E, mesmo apresentando muitos personagens, nem todos com nomes citados em cena, já que a cineasta prima pela sobriedade, sem cartelas informativas durante as cenas (no máximo informando a data e qual era o tema da audiência que estamos acompanhando, então), o fato é que foi assim que ela conseguiu dar universalidade à história que aconteceu no Brasil, mas poderia acontecer em qualquer lugar do mundo. Há códigos que são universais, como haver um partido que defende mais profundamente o trabalhador, o operariado e os direitos sociais, enquanto que há outro lado que defende o capital acima de tudo, mesmo que cada regra possa conter exceções, mas o que já guia qualquer expectador leigo através do escamoteamento político que anda acontecendo. Especialmente através dos mea culpas e de quem os assume e quem não assume nada, demonstrando quem consegue manter o caráter mesmo ante a adversidade.

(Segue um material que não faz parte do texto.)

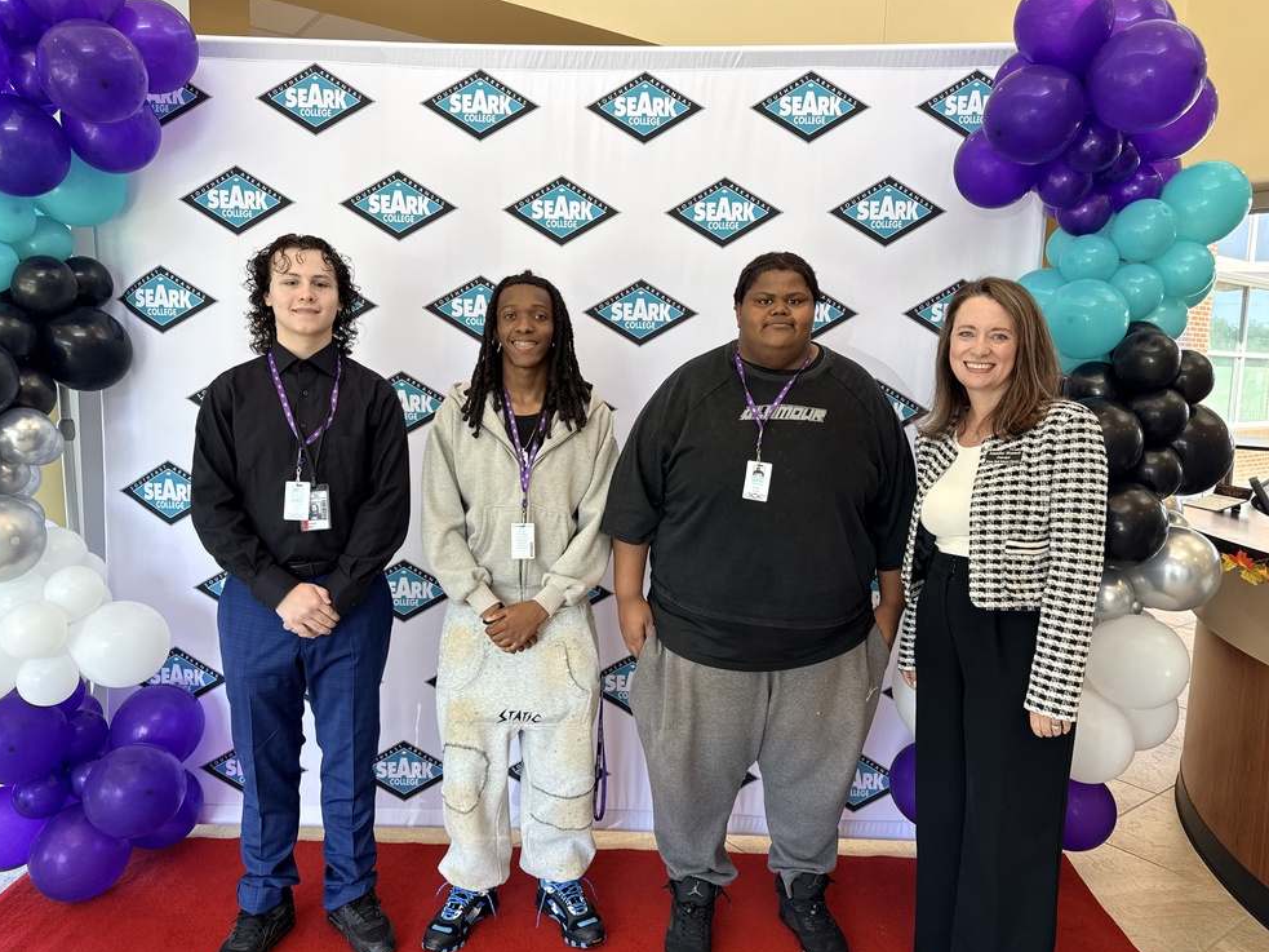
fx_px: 916
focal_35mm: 25
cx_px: 629
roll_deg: -0.8
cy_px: 471
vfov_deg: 54.9
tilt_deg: -5.8
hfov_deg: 69.4
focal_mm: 6.76
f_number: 1.78
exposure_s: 1/130
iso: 50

Isso tudo porque, como a diretora não se alongou a contar o pano de fundo de cada personagem, nem a interminável lista de processos que cada um destes enfrenta por si próprios, como Romero Jucá e Eduardo Cunha (o que para algumas pessoas da esquerda foi algo que faltou, e sentiram falta), senão o filme poderia chegar a 6…8 horas de duração, ela focou nos atos internos ao Processo da Dilma, que, mesmo para opositores, hoje em dia andamos todos chegando ao consenso de que de fato se tratou de um Golpe Parlamentar. Mesmo aqueles politicamente contrários à Dilma, durante o exercício de seu cargo, acabaram completamente desgostosos e revoltados com o resultado final do jargão que dizia “Primeiro tira a Dilma, depois tira o resto”. Não foi assim que aconteceu. Temer possui o maior índice de reprovação de um presidente na história deste país, e mesmo assim o foco está em pessoas que não estão diretamente ligadas ao poder no momento, e nenhuma destas mesmas forças está concentrada em remover quem continua a afundar o país e permanece ilegitimamente em cargos de poder. “O Processo” de Maria Augusta Ramos, portanto, se aproxima enfim ainda mais de “O Processo” de Kafka, obra na qual declaradamente se inspira, desvelando os absurdos dos bastidores do poder que andam decidindo o destino de nossa Nação completamente sem a nossa opinião. A pergunta que resta após este filme coqueluche, que deve arrastar multidões ao cinema para ver nossa História transformada com excelência em linguagem cinematográfica, gerando verdadeiras torcidas Fla X Flu nas salas onde é exibido, é até quando vamos nos calar diante de tamanho absurdo! Vamos sair das salas de cinema e requerer nossos direitos! Pois esta é a função maior do cinema, conversar com a sociedade como a reflexão-crítica de um espelho, e provocar que conversemos de volta com ele. Função cumprida!